(Stored items from a collection)
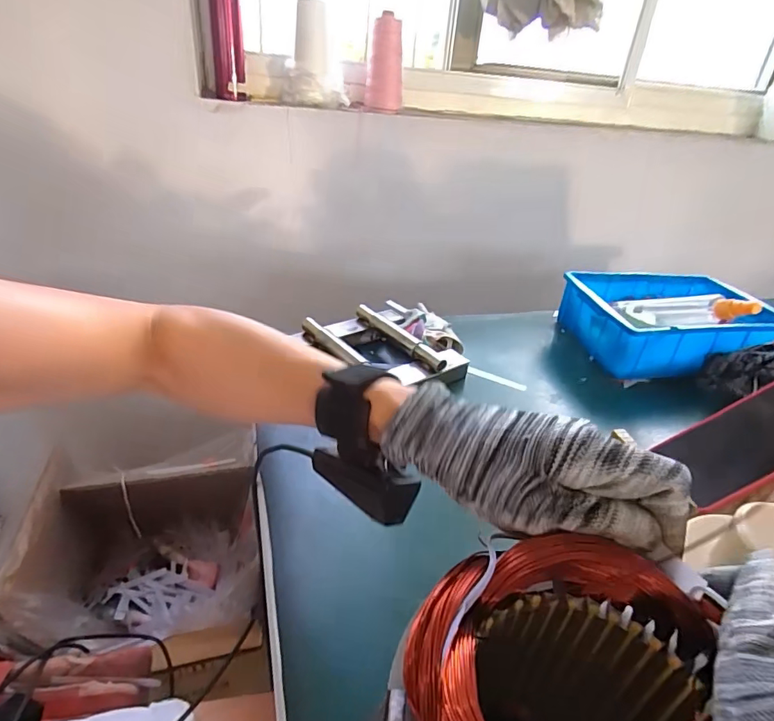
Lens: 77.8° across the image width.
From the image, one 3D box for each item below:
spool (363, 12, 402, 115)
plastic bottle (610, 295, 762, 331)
[{"bbox_3d":[-0.004,-0.558,0.921,0.074,0.164,0.064,5,31,-1],"label":"spool"},{"bbox_3d":[0.389,-0.065,0.638,0.043,0.044,0.186,-15,10,-30],"label":"plastic bottle"}]

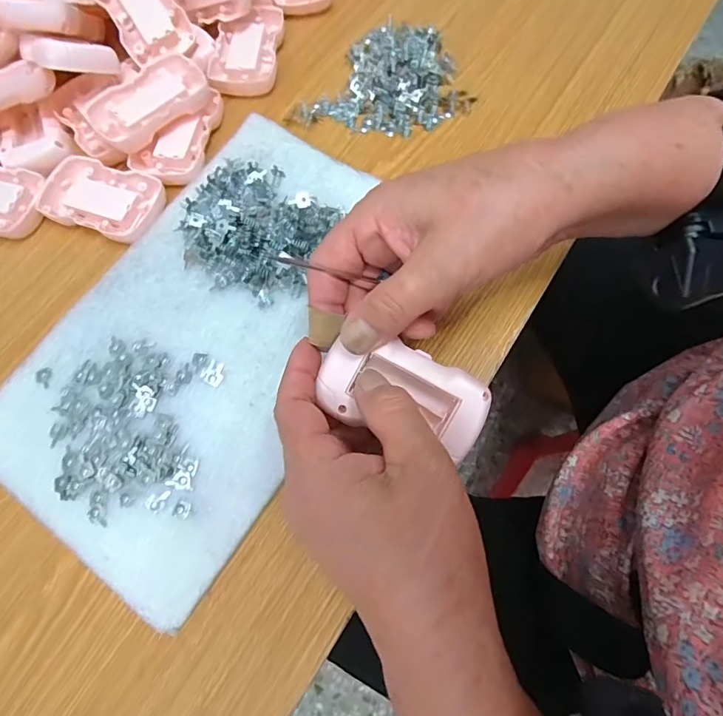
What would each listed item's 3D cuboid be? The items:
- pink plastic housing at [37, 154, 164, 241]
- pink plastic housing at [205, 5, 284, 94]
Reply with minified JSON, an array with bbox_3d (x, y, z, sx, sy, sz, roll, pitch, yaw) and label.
[{"bbox_3d":[-0.190,-0.116,0.336,0.089,0.014,0.054,20,74,5],"label":"pink plastic housing"},{"bbox_3d":[-0.095,-0.256,0.379,0.053,0.015,0.086,4,73,0],"label":"pink plastic housing"}]

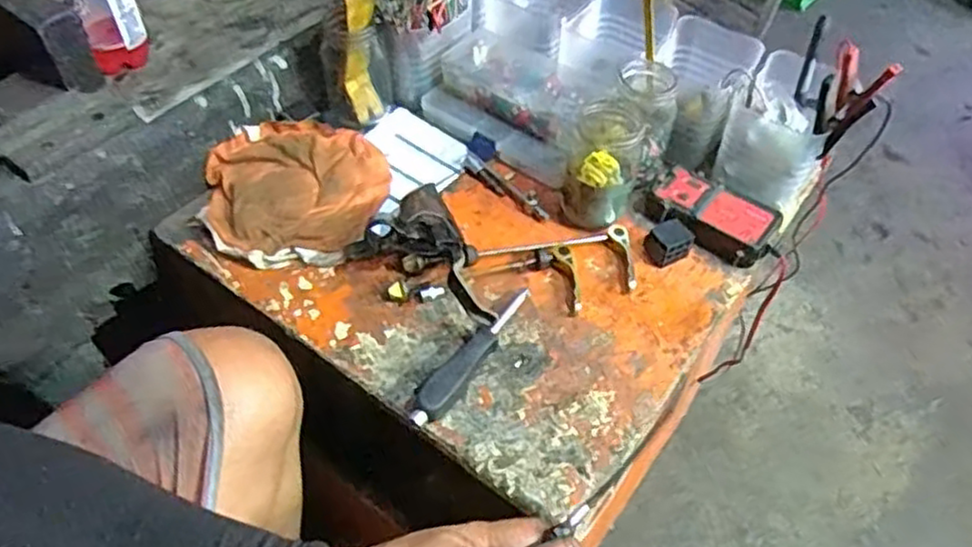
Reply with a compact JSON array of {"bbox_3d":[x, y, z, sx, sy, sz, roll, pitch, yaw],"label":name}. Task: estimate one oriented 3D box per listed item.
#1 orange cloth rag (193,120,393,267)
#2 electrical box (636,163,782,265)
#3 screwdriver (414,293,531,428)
[{"bbox_3d":[-0.175,-0.076,0.656,0.156,0.024,0.158,9,53,6],"label":"orange cloth rag"},{"bbox_3d":[0.197,-0.052,0.647,0.115,0.024,0.064,27,57,19],"label":"electrical box"},{"bbox_3d":[-0.011,0.059,0.556,0.024,0.027,0.144,25,56,17],"label":"screwdriver"}]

* _Work request_: Set down, exactly as they stand above, the lines starting with the line with "Reply with a" and going on through the line with "#2 electrical box (636,163,782,265)", and no others.

* _Solution below_:
Reply with a compact JSON array of {"bbox_3d":[x, y, z, sx, sy, sz, roll, pitch, yaw],"label":name}. Task: estimate one oriented 3D box per listed item.
#1 orange cloth rag (193,120,393,267)
#2 electrical box (636,163,782,265)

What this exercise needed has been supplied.